Exercise data below:
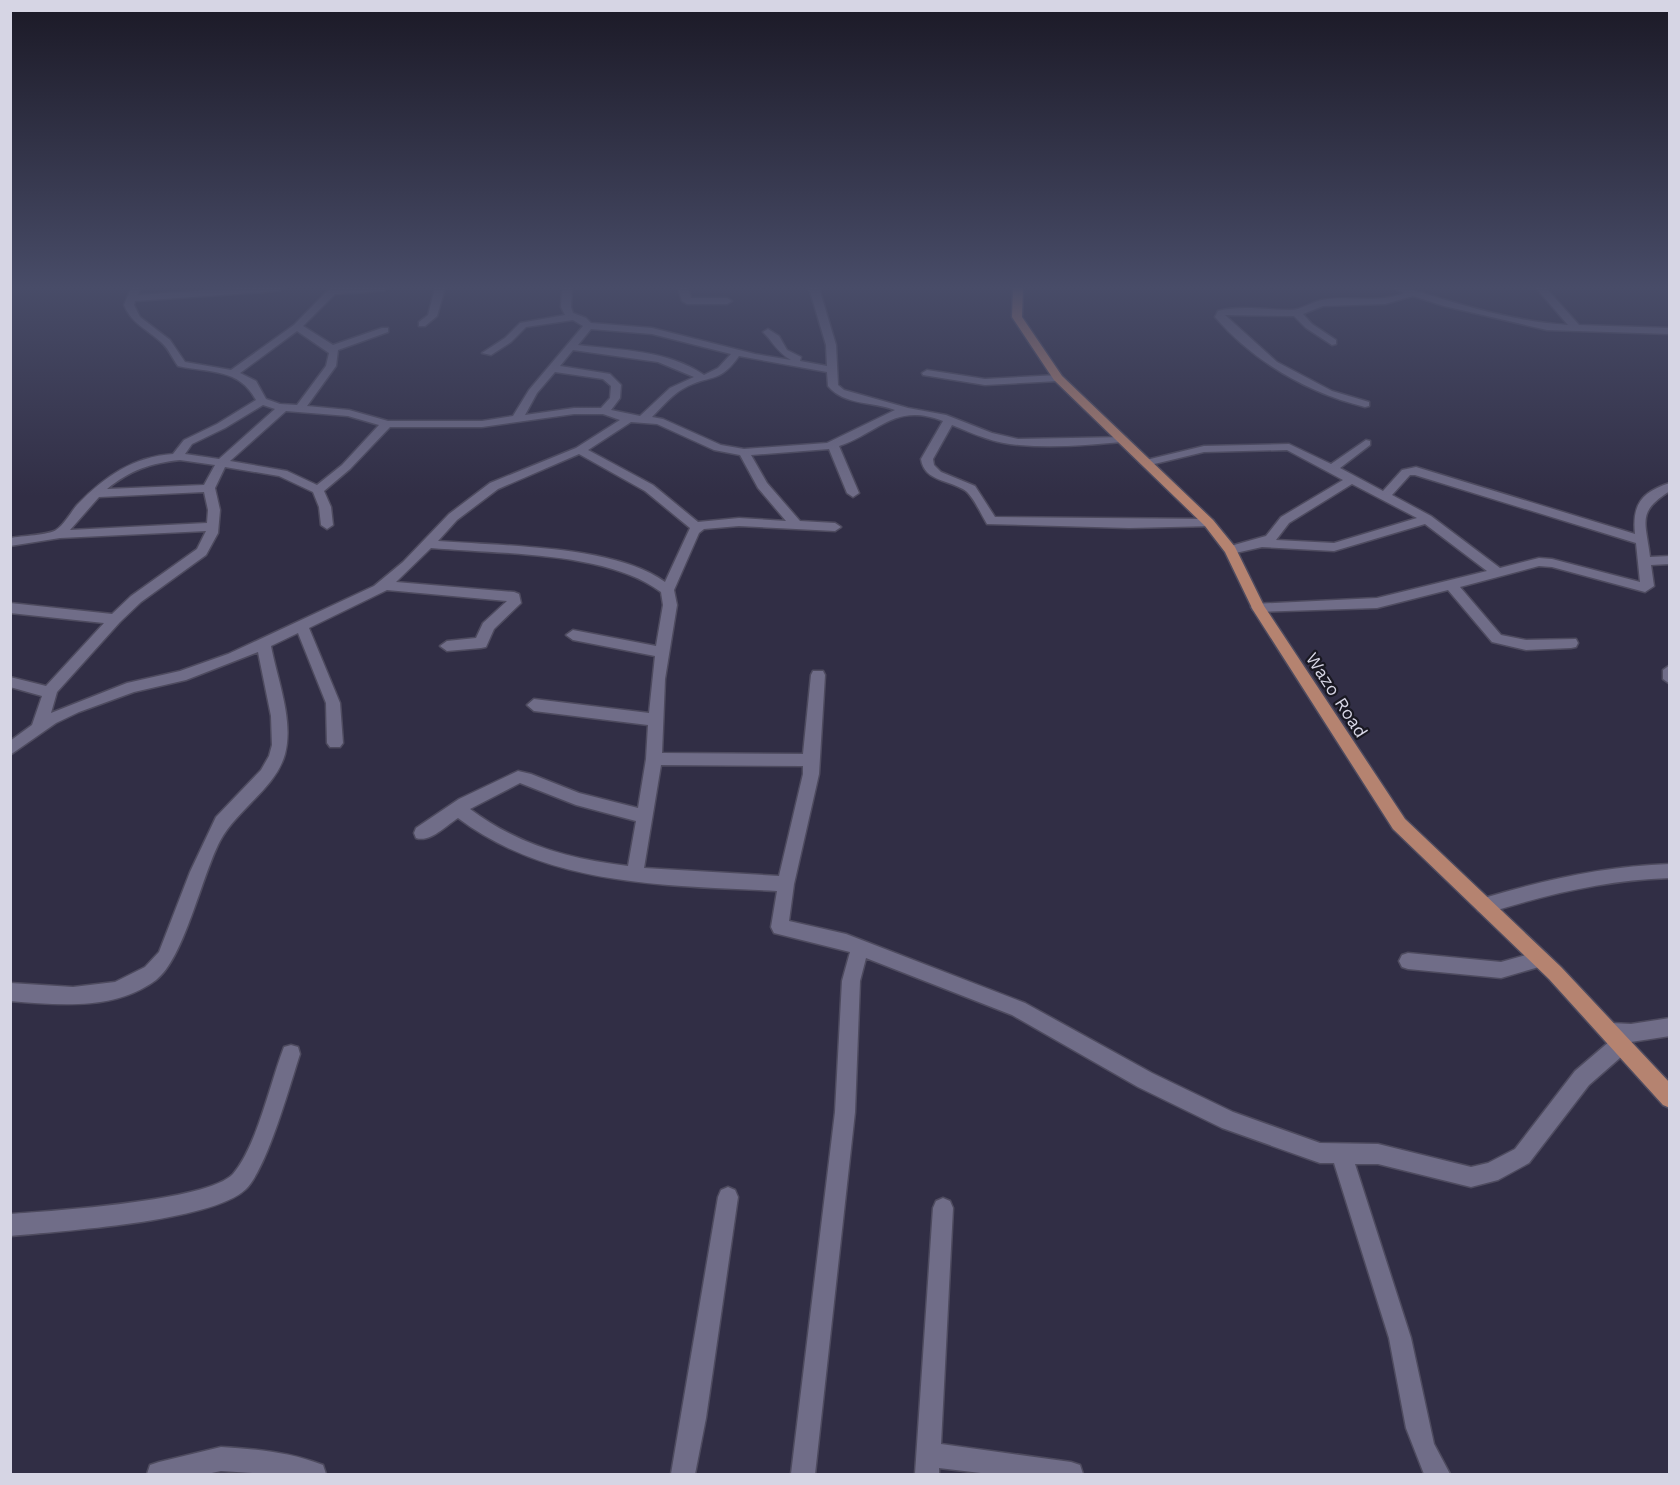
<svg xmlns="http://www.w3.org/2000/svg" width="1680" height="1485" font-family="'Work Sans',sans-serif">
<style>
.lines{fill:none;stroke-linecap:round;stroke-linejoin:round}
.minor-casing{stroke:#4e4b5f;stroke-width:3}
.major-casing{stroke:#4e4b5f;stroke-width:3}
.minor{fill:#706d88;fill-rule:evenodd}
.major{fill:#b58370;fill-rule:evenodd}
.labels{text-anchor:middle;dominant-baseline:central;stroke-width:4.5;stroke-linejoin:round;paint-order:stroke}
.street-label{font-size:18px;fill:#d6d5e4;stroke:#191822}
</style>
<rect width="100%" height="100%" fill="#312e45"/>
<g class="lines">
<g class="minor-casing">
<g id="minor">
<path d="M 131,288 L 141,288 L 138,295 L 236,288 L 283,288 L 278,291 L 135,301 L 134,305 L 140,317 L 170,340 L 185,362 L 231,370 L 294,325 L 330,288 L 388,288 L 383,291 L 335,294 L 303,326 L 333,345 L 382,328 L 388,328 L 388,332 L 338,350 L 336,366 L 307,406 L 349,410 L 388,421 L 482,421 L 513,416 L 529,390 L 583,326 L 573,320 L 526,327 L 511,342 L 491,355 L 482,353 L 505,338 L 520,323 L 565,315 L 561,307 L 562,288 L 572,288 L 571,307 L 573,313 L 586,318 L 591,323 L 652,328 L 755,354 L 791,360 C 778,353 773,342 763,332 L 768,329 L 779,336 L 787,350 L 801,357 L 800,361 L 827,366 L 826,345 L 809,288 L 819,288 L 836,345 L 838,385 L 844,390 L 908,408 L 946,415 L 992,433 L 1018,439 L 1126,437 L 1126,441 L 1122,442 C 1088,445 1053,448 1019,445 C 996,444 974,434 952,425 L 933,459 L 934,465 L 941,472 L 975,486 L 995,517 L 1209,519 L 1213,520 L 1213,526 L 1129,528 L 987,524 C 981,514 974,498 966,491 C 951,480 924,482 921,459 L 943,421 C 895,402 880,432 839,446 L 859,493 L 853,497 L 847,493 L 829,449 L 751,455 L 767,483 L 800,521 L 835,523 L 841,527 L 835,531 L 739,526 L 704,529 L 699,533 L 674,590 L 677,605 L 665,679 L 662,753 L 803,754 L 811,675 L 813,671 L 823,671 L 825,675 L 819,774 L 794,884 L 789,921 L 846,934 L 1025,1003 L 1152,1073 L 1233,1112 L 1320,1143 L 1378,1144 L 1471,1167 L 1488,1163 L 1515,1149 L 1575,1071 L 1610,1041 L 1604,1038 L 1602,1032 L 1604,1026 L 1611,1023 L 1631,1024 L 1670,1018 L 1670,1036 L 1631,1042 L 1629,1050 L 1589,1085 L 1529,1163 L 1498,1180 L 1471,1187 L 1378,1164 L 1355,1164 L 1411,1338 L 1434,1444 L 1450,1474 L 1424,1474 L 1406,1428 L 1389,1338 L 1334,1163 L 1320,1163 L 1222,1128 L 1138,1087 L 1012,1015 L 866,958 L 860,981 L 855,1112 L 815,1474 L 791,1474 L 835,1112 L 842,981 L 850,952 L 774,933 L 771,927 L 777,891 C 666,885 550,887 458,818 C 447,825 430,843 416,838 L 414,833 L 416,828 L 459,799 L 518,771 L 531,774 L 579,793 L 638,808 L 646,759 L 648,725 L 534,711 L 527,705 L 534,699 L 649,713 L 655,656 L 573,640 L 566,635 L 573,630 L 656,646 L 663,605 L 661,592 C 607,551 497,554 431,548 L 396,582 L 514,592 L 519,594 L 521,603 L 494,629 L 486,647 L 481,648 L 447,651 L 440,646 L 447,641 L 476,638 L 483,623 L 507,601 L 387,590 L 309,628 L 340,703 L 343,743 L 340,747 L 330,747 L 327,743 L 326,703 L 298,633 L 271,646 C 277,679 294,720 285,754 C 276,788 237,809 220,841 C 202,875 184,959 156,980 C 114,1011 59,1005 10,1001 L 10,983 L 73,987 L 115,982 L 145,967 L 159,952 L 190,872 L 216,817 L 261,770 L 269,756 L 272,745 L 271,716 L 258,652 L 186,680 L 134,692 L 79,712 L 56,723 L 10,755 L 10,741 L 32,725 L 42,696 L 10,687 L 10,677 L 46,686 L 104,623 L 10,613 L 10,603 L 112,614 L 131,596 L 197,549 L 206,531 L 60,538 L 10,546 L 10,538 C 21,536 49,535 56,530 C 64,525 71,512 77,505 C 105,476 133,457 173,454 L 184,440 L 217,424 L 256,400 C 239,368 210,373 178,366 C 172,358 169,349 161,342 C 147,329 132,324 124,305 ZM 591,329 L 652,334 L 731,354 L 718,368 L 704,375 C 668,350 619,350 578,345 ZM 297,331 L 329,353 L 326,366 L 297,405 L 280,404 L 266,399 L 256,381 L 240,373 ZM 573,350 L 658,362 L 694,377 L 670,388 L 640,416 L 611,410 L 620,398 L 621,385 L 610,374 L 560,366 ZM 739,356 L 827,372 L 828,386 C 845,406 872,401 895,410 L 827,443 L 744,449 L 721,445 L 663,419 L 652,417 C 663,406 673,393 688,386 C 712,375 721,382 739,356 ZM 555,372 L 603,379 L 611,386 L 610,398 L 601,408 L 574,408 L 525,415 L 537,393 ZM 263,405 L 275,409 L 219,459 L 185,454 L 192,444 L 225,428 ZM 286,411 L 348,416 L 379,425 L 342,465 L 317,485 L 287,471 L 230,461 ZM 574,414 L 603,414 L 620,420 L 576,448 L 490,483 L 449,514 L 403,562 L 374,586 L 228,654 L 180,671 L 127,683 L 51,713 L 57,692 L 120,622 L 141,602 L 206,555 L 218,533 L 220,510 L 215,488 L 225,467 L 279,476 L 313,492 L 319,507 L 321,525 L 327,529 L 333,525 L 331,507 L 324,491 L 350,469 L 390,427 L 482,427 ZM 631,422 L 657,424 L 714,450 L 740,455 L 758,488 L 786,521 L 739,518 L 698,522 L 653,485 L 588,450 ZM 579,454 L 645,491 L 690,528 L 665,582 C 615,545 500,546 438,541 L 457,520 L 498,489 ZM 180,460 L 215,465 L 204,485 L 107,489 C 130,470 151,463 180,460 ZM 204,492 L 208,510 L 207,523 L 70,530 L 99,497 ZM 661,765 L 803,766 L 803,774 L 779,876 L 644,868 ZM 520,783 L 576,805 L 636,821 L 628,866 C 569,859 518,845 470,809 Z"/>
<polygon points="435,288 445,288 437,316 425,326 419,326 419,322 428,315"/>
<polygon points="678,288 688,288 691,298 727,298 732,301 727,304 687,304 682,301"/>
<path d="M 1394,288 C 1414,288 1430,296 1449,301 C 1486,312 1529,323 1568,325 L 1536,288 L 1546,288 L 1579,325 L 1670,328 L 1670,334 L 1547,330 L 1444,306 L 1413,296 L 1385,304 L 1323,306 L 1303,314 L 1312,324 L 1336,340 L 1336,344 L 1332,345 L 1306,328 L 1294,316 L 1225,315 L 1277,362 L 1332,391 L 1369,402 L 1369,406 L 1365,407 C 1308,393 1254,362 1215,317 L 1218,311 C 1241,305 1267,310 1291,310 C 1301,310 1311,302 1322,300 C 1349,295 1378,304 1404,293 Z"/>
<polygon points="927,370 985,379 1058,375 1063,378 1058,381 985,385 923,375 922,373"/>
<path d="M 1366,440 L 1370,441 L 1370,445 L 1340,468 L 1383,491 L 1402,470 L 1416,467 L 1635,534 C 1632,505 1641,492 1670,483 L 1670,491 C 1636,512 1646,522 1650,557 L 1670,556 L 1670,564 L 1651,565 L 1654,586 L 1645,592 L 1552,567 L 1539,566 L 1460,587 L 1501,635 L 1526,640 L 1576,639 L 1578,643 L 1576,647 L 1571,648 L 1526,650 L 1492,642 L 1448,590 L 1377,608 L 1258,612 L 1253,610 L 1251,607 L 1253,604 L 1377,598 L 1487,571 L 1425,524 L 1334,551 L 1262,547 L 1231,554 L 1227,553 L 1227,547 L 1266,536 L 1281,517 L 1343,480 L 1287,450 L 1204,452 L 1146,466 L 1140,463 L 1142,461 L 1204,446 L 1289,444 L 1331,464 ZM 1410,475 L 1415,475 L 1636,543 L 1640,582 L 1552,559 L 1539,558 L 1500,568 L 1431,516 L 1392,495 ZM 1352,484 L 1417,518 L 1334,543 L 1276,540 L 1289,523 Z"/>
<polygon points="1670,665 1670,684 1663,679 1663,670"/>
<path d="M 1670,864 L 1670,878 C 1605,880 1545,895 1484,914 L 1478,911 L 1475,906 L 1478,901 L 1484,898 C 1545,880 1605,866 1670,864 Z"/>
<polygon points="1540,951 1546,953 1549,959 1546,965 1501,978 1408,969 1402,967 1399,961 1402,955 1408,953 1501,962"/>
<path d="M 291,1045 L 298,1047 L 300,1054 C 290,1085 267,1168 246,1189 C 212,1222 60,1231 10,1236 L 10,1214 C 52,1211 208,1201 233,1174 C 257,1146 270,1083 284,1047 Z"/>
<polygon points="728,1187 735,1190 738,1197 706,1418 695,1474 671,1474 718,1197 721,1190"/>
<polygon points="943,1198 950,1201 953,1208 941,1444 1071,1462 1080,1465 1083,1474 989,1474 939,1468 939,1474 915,1474 933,1208 936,1201"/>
<path d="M 221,1447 C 256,1449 290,1452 323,1465 L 326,1474 L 269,1474 L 221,1471 L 207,1474 L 147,1474 L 150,1465 L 159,1462 Z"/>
</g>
</g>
<g class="major-casing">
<polygon id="major" points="1013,288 1023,288 1022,317 1062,376 1213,520 1235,547 1264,606 1405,819 1561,967 1670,1083 1670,1108 1663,1105 1549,979 1393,829 1253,610 1225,552 1205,526 1054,380 1012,317"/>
</g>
<use href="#minor" class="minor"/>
<use href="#major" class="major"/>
</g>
<linearGradient id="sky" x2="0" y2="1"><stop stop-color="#1b1926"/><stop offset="0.58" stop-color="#484c68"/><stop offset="1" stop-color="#484c68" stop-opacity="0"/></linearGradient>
<rect width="1680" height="496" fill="url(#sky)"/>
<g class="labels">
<g class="street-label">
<text transform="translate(1337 695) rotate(57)">Wazo Road</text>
</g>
</g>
<rect width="1680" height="1485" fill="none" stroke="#d6d5e4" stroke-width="24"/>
</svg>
End of Exercise data.
Exercise requirements:
Show the lines of the entries that include the string "linejoin", copying each in full.

Reply:
.lines{fill:none;stroke-linecap:round;stroke-linejoin:round}
.labels{text-anchor:middle;dominant-baseline:central;stroke-width:4.5;stroke-linejoin:round;paint-order:stroke}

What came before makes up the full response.